Task prompt> With the line containing "none; stroke-linecap: round;" as the start and the line containing "2 1 2 8 2 1" as the end, transcribe that span of the entries below exactly, including both.

=== Section Start ===

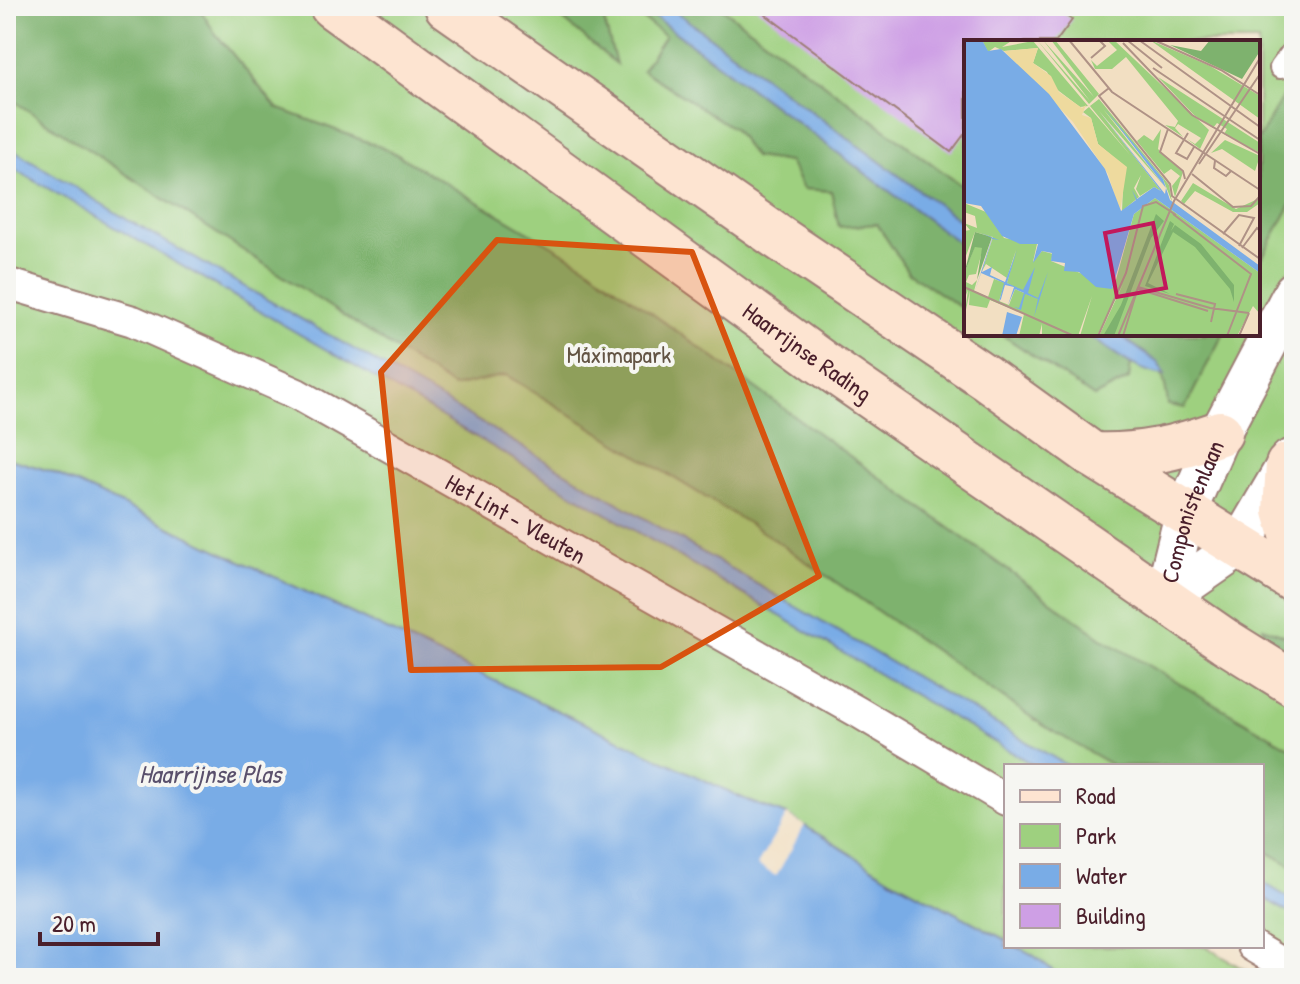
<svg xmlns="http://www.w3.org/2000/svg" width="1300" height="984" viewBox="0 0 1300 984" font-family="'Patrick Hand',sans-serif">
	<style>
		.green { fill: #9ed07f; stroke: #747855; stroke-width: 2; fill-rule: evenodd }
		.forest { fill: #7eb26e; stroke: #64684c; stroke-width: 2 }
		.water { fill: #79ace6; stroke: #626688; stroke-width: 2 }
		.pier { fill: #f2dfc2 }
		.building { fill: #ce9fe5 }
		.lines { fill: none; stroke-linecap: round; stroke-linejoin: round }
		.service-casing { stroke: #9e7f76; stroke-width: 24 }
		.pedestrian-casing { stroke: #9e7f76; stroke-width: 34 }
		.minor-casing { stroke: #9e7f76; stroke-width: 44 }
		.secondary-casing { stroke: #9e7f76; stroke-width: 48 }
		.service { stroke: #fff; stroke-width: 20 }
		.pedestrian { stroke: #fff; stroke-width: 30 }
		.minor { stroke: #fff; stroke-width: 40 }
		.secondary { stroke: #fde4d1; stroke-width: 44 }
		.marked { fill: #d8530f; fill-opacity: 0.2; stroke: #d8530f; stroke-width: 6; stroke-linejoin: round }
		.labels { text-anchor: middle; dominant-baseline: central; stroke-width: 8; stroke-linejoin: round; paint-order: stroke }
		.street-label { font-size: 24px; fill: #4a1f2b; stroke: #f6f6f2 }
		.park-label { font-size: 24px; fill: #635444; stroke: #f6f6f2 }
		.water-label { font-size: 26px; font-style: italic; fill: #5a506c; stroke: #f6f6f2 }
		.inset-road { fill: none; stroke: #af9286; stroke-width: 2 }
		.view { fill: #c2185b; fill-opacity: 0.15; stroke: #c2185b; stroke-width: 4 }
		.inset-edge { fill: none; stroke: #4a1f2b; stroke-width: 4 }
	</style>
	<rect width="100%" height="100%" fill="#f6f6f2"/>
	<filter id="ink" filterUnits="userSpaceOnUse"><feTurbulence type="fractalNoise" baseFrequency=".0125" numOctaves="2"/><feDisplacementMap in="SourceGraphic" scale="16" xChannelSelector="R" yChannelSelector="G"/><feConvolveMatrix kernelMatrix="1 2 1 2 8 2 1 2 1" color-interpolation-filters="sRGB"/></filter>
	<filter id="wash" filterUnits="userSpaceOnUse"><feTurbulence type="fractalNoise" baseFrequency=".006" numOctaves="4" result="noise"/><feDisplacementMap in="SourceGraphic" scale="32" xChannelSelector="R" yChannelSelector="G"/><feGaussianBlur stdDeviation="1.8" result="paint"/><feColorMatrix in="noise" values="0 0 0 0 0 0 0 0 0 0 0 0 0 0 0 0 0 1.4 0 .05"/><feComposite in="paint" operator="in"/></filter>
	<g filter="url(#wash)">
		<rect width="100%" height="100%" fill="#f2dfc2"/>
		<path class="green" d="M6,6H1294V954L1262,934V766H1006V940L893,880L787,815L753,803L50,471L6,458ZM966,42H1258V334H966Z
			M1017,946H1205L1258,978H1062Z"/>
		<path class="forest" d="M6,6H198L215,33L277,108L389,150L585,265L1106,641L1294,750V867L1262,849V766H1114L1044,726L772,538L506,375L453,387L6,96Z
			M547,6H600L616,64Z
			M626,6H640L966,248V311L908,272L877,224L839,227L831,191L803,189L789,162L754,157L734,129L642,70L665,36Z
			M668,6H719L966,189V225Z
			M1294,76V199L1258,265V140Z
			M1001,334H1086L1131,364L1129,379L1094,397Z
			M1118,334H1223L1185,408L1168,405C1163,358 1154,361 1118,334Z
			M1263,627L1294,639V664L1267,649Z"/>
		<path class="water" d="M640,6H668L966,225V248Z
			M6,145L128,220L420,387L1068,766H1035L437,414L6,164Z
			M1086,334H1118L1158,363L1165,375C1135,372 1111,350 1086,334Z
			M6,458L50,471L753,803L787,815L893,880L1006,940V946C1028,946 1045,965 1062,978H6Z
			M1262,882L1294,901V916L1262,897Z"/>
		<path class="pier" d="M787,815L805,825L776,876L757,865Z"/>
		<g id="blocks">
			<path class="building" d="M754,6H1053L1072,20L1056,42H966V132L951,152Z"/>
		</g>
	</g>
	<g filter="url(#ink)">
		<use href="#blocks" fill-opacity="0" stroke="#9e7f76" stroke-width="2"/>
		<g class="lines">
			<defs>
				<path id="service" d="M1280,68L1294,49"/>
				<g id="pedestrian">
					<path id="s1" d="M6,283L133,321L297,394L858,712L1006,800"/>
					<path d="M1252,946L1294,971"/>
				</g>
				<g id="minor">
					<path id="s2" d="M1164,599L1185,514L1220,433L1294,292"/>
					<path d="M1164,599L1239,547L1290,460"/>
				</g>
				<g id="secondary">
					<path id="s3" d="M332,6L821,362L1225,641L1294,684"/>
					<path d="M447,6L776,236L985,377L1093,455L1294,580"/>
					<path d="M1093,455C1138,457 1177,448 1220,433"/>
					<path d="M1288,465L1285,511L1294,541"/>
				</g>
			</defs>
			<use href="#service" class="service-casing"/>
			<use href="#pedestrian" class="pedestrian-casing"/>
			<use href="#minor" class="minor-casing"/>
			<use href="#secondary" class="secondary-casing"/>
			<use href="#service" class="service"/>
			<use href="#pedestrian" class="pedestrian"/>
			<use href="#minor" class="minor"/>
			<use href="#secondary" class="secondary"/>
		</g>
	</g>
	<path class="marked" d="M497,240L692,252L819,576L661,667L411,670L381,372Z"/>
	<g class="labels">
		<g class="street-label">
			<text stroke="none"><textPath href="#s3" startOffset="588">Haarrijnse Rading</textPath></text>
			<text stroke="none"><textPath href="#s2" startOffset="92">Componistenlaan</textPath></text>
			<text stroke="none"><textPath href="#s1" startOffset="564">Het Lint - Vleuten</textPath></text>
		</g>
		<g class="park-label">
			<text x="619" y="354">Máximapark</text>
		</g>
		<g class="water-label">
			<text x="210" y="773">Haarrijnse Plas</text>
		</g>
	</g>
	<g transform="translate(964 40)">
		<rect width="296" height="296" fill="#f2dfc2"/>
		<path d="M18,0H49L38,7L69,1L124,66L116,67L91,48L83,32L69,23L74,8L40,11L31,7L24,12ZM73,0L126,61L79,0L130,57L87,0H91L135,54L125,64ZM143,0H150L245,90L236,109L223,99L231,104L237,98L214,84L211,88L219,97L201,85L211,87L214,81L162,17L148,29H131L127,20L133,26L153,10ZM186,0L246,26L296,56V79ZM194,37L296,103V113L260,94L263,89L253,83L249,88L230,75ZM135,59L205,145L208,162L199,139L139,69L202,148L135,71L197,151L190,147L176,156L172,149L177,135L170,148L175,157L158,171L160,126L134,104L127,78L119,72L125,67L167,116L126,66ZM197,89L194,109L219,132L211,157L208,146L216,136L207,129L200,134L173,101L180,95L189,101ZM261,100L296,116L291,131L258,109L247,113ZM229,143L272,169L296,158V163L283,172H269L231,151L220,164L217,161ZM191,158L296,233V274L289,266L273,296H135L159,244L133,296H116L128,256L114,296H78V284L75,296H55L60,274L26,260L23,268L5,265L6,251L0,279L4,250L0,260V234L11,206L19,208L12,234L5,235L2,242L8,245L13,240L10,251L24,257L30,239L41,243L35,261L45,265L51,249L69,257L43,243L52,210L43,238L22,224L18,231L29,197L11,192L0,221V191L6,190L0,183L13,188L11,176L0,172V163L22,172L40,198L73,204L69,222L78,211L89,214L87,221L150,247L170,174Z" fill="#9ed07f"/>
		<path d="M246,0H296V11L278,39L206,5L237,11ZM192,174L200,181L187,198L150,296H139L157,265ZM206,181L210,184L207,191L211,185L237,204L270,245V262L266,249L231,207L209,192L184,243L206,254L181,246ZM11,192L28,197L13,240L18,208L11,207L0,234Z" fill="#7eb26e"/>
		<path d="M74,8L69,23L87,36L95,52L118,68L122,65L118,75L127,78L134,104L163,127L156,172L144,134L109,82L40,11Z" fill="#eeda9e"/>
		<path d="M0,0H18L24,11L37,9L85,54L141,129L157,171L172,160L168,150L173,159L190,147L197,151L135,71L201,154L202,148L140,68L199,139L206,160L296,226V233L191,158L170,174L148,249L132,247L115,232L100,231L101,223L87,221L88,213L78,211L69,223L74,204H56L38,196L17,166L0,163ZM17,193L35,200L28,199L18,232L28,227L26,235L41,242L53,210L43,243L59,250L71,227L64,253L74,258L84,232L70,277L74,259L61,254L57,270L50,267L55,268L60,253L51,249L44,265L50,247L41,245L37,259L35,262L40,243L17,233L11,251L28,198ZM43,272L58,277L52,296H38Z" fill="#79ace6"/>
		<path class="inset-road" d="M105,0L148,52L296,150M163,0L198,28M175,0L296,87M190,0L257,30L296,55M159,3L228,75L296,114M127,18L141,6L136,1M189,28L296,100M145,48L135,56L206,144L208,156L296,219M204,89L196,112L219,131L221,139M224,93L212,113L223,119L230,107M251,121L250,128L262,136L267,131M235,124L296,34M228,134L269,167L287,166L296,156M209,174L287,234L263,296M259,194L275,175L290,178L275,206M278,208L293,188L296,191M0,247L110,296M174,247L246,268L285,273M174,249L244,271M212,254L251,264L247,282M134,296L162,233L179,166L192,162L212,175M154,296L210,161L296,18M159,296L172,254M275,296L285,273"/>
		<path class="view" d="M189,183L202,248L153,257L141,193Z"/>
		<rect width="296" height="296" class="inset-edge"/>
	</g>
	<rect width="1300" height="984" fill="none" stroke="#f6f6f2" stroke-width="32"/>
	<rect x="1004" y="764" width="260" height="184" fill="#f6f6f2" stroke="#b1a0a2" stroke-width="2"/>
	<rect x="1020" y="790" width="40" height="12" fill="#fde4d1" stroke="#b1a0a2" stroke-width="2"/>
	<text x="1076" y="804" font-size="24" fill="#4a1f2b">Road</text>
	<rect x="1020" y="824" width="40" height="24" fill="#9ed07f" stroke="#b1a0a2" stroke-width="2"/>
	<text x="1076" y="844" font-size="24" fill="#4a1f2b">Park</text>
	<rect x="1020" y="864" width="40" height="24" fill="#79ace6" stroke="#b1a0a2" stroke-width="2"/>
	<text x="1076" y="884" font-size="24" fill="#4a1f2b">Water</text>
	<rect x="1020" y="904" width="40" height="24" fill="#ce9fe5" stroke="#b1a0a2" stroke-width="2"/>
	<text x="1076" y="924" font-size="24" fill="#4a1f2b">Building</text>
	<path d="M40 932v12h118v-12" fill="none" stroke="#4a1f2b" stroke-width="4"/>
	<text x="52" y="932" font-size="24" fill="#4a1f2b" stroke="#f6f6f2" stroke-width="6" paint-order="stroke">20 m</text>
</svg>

=== Section End ===

Result of this exercise>
		.lines { fill: none; stroke-linecap: round; stroke-linejoin: round }
		.service-casing { stroke: #9e7f76; stroke-width: 24 }
		.pedestrian-casing { stroke: #9e7f76; stroke-width: 34 }
		.minor-casing { stroke: #9e7f76; stroke-width: 44 }
		.secondary-casing { stroke: #9e7f76; stroke-width: 48 }
		.service { stroke: #fff; stroke-width: 20 }
		.pedestrian { stroke: #fff; stroke-width: 30 }
		.minor { stroke: #fff; stroke-width: 40 }
		.secondary { stroke: #fde4d1; stroke-width: 44 }
		.marked { fill: #d8530f; fill-opacity: 0.2; stroke: #d8530f; stroke-width: 6; stroke-linejoin: round }
		.labels { text-anchor: middle; dominant-baseline: central; stroke-width: 8; stroke-linejoin: round; paint-order: stroke }
		.street-label { font-size: 24px; fill: #4a1f2b; stroke: #f6f6f2 }
		.park-label { font-size: 24px; fill: #635444; stroke: #f6f6f2 }
		.water-label { font-size: 26px; font-style: italic; fill: #5a506c; stroke: #f6f6f2 }
		.inset-road { fill: none; stroke: #af9286; stroke-width: 2 }
		.view { fill: #c2185b; fill-opacity: 0.15; stroke: #c2185b; stroke-width: 4 }
		.inset-edge { fill: none; stroke: #4a1f2b; stroke-width: 4 }
	</style>
	<rect width="100%" height="100%" fill="#f6f6f2"/>
	<filter id="ink" filterUnits="userSpaceOnUse"><feTurbulence type="fractalNoise" baseFrequency=".0125" numOctaves="2"/><feDisplacementMap in="SourceGraphic" scale="16" xChannelSelector="R" yChannelSelector="G"/><feConvolveMatrix kernelMatrix="1 2 1 2 8 2 1 2 1" color-interpolation-filters="sRGB"/></filter>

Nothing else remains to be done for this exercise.